Essa é a tônica dos roubos a ônibus e lotações na Capital nos últimos meses. O alvo principal agora, de acordo com a Força-Tarefa da Polícia Civil de combate aos roubos a coletivos, não é mais o dinheiro da viagem, mas os celulares dos passageiros. Apesar da significativa redução nesse tipo de crime desde a criação, em março, do grupo especializado – uma queda de 40,4% até outubro –, a violência nestes ataques é motivo de preocupação.
Em 27 dias, foram quatro assaltos a coletivos com pessoas feridas. No primeiro caso, em dia 21 de outubro, um motorista da linha Jardim Vila Nova foi atingido a facada no pescoço, no Cristal. Quando anunciado o roubo, ele ergueu os braços e, ainda assim, foi atacado.
– São criminosos jovens, em geral, sob o efeito de drogas e em alguns casos armados. A recomendação para que os passageiros não reajam e evitem gestos bruscos segue valendo, mas com um acréscimo importante: evite manusear o celular na parada ou dentro do coletivo – diz o titular da força-tarefa, delegado Alencar Carraro.
O suspeito do crime do dia 7 foi preso dois depois e, nesta quinta-feira, teve confirmado o indiciamento pela dupla tentativa de latrocínio. Depois de anunciar aquele roubo, o descontrole do criminoso ficou evidente com um disparo acidental para o chão.
Ele havia iniciado o assalto com a arma engatilhada. A reação de um policial civil aposentado, que era um dos passageiros, foi imediata. Entrou em luta corporal com o bandido e acabou baleado. Uma passageira, assustada pelos tiros, tentou correr do fundo para a frente do lotação. Acabou também ferida. Ambos já foram liberados pelo HPS.

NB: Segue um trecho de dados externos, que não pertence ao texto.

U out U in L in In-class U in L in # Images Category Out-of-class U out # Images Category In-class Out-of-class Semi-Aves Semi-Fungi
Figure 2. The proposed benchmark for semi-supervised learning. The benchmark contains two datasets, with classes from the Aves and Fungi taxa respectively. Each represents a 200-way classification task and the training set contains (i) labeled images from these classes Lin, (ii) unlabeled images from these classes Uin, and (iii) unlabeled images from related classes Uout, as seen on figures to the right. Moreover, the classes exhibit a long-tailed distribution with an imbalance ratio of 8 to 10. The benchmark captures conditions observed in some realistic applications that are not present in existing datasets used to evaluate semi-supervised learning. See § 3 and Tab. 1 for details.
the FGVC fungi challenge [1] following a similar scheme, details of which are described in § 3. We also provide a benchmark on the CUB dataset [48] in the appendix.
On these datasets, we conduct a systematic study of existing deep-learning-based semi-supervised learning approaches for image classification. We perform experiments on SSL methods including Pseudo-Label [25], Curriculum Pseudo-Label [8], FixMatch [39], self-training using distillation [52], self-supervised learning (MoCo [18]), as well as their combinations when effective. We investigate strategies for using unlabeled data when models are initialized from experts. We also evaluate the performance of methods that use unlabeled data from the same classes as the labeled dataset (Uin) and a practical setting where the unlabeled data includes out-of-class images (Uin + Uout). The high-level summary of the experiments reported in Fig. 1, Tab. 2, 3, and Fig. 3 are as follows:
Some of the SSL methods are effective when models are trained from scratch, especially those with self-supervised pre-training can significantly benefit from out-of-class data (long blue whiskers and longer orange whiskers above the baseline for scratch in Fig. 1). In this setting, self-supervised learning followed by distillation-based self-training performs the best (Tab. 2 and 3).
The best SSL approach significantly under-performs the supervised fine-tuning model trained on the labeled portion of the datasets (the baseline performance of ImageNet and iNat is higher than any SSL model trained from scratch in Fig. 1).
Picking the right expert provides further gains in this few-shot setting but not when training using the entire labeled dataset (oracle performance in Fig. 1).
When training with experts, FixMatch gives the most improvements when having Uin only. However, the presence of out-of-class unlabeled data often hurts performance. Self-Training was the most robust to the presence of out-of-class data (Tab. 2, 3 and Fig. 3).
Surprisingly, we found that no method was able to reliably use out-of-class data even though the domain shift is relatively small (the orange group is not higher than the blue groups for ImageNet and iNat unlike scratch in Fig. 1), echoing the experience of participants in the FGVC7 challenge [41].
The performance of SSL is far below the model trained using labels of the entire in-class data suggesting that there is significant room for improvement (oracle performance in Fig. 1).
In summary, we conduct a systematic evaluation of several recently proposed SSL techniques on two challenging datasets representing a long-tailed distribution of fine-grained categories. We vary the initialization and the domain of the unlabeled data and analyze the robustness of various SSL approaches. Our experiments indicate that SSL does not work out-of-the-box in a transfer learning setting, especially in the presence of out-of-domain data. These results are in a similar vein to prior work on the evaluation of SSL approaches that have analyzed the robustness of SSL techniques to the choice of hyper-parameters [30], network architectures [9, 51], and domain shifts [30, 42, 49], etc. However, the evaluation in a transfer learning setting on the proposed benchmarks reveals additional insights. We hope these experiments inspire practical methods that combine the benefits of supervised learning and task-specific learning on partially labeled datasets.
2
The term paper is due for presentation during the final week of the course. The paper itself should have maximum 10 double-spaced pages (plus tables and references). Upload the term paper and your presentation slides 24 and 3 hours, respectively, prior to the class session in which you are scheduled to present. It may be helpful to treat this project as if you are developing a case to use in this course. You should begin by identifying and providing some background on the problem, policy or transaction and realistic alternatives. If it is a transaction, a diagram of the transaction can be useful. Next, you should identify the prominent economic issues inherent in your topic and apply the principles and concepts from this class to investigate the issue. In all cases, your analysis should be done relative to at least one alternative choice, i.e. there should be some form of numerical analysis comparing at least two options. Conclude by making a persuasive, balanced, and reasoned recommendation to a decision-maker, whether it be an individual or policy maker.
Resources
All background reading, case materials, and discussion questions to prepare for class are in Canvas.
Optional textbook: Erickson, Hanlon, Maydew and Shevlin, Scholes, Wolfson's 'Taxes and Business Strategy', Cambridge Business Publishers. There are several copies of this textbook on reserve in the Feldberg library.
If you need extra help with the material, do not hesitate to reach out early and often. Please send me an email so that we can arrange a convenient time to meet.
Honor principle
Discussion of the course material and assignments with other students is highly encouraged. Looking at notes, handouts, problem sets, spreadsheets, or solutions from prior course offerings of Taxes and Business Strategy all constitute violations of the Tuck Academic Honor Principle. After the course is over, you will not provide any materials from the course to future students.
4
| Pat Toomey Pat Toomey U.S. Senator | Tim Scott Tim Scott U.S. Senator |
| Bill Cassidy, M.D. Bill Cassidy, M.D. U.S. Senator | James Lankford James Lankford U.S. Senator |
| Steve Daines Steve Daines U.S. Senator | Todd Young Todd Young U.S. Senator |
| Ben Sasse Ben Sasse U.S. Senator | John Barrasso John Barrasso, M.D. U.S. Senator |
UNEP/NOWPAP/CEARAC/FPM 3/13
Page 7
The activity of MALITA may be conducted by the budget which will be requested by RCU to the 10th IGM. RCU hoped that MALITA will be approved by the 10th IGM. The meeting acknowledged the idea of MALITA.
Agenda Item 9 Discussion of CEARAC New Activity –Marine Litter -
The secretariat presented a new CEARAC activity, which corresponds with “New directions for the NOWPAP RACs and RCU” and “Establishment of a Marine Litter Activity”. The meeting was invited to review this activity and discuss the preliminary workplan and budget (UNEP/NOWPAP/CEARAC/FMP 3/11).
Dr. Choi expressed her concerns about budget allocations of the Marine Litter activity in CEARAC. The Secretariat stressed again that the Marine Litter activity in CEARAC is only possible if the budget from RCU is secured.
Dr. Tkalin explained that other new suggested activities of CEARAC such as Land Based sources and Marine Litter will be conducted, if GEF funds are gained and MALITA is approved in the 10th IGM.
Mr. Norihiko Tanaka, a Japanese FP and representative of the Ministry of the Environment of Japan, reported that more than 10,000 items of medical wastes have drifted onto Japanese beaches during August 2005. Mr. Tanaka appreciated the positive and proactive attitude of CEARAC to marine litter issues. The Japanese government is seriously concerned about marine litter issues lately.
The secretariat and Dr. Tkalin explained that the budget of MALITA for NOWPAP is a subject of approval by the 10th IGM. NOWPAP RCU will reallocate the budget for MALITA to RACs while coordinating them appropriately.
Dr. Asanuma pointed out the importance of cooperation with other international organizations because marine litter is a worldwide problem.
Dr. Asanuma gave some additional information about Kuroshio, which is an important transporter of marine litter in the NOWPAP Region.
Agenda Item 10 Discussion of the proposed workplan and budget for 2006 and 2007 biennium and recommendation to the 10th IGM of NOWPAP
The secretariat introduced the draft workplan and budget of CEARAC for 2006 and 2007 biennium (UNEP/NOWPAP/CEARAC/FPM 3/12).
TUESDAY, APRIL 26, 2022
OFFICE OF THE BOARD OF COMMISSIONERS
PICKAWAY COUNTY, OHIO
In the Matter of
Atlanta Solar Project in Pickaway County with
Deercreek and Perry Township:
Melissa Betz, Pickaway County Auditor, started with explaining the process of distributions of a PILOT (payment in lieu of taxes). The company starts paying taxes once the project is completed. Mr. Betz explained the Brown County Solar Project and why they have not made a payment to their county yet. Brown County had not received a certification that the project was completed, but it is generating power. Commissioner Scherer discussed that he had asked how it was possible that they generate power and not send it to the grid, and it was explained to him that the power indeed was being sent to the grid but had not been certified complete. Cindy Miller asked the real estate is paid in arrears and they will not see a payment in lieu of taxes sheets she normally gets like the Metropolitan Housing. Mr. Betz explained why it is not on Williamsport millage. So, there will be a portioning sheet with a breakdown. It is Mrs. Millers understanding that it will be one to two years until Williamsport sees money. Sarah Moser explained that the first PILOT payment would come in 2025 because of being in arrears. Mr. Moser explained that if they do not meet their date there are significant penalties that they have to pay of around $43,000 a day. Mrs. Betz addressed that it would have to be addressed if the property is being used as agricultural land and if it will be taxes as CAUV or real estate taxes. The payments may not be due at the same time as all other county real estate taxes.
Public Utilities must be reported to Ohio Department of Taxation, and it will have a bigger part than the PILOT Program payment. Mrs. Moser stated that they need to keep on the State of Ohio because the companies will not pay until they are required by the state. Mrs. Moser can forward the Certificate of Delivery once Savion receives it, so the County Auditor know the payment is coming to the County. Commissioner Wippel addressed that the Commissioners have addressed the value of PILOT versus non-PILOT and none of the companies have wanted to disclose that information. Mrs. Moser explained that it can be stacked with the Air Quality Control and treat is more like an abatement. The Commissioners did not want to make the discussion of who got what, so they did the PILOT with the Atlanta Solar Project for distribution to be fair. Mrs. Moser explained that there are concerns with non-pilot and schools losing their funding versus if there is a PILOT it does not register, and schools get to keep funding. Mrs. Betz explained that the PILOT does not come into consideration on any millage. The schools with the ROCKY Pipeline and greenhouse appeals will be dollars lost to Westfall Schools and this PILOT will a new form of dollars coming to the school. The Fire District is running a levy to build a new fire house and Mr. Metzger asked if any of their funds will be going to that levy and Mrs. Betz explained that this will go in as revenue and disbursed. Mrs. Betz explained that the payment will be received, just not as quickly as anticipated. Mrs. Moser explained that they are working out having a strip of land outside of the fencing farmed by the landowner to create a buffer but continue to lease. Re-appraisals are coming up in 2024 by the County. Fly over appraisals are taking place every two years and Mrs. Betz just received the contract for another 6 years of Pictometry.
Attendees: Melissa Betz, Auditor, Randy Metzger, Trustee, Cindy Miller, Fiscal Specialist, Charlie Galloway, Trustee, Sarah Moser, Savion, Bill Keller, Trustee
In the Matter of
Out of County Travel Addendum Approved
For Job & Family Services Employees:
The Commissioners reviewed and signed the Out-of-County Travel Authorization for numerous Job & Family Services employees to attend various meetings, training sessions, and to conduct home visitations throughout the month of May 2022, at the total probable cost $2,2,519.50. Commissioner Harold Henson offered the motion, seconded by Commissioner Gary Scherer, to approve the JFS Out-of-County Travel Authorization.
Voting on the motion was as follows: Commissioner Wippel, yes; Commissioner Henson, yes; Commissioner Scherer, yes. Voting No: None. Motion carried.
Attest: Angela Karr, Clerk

O primeiro caso deixou, no dia 21 de outubro, um motorista da linha Jardim Vila Nova ferido a facada no pescoço ao ser atacado na Avenida Chuí, no bairro Cristal, também na zona sul da Capital. Conforme a apuração da polícia, ele não reagiu. Ao ser anunciado o roubo, o motorista ergueu os braços e ainda assim foi atacado pelo criminoso.
Na quarta-feira, a série de casos que poderiam virar tragédias foi completada por disparos dentro de uma lotação da linha Humaitá, na Avenida Farrapos, área central de Porto Alegre.
– Esses episódios são atípicos, mas nos assustam muito. Parece que agora o criminoso não se contenta só em roubar, precisa machucar – desabafa o gerente executivo da Associação de Transportadores de Lotação (ATL), Rogério Lago.
Nesta quinta-feira, um policial à paisana atirou em um assaltante dentro de um ônibus da linha 271 Amapá. Conforme a Brigada Militar, dois homens embarcaram no coletivo e anunciaram o assalto nas proximidades da Avenida Nonoai, no bairro Teresópolis.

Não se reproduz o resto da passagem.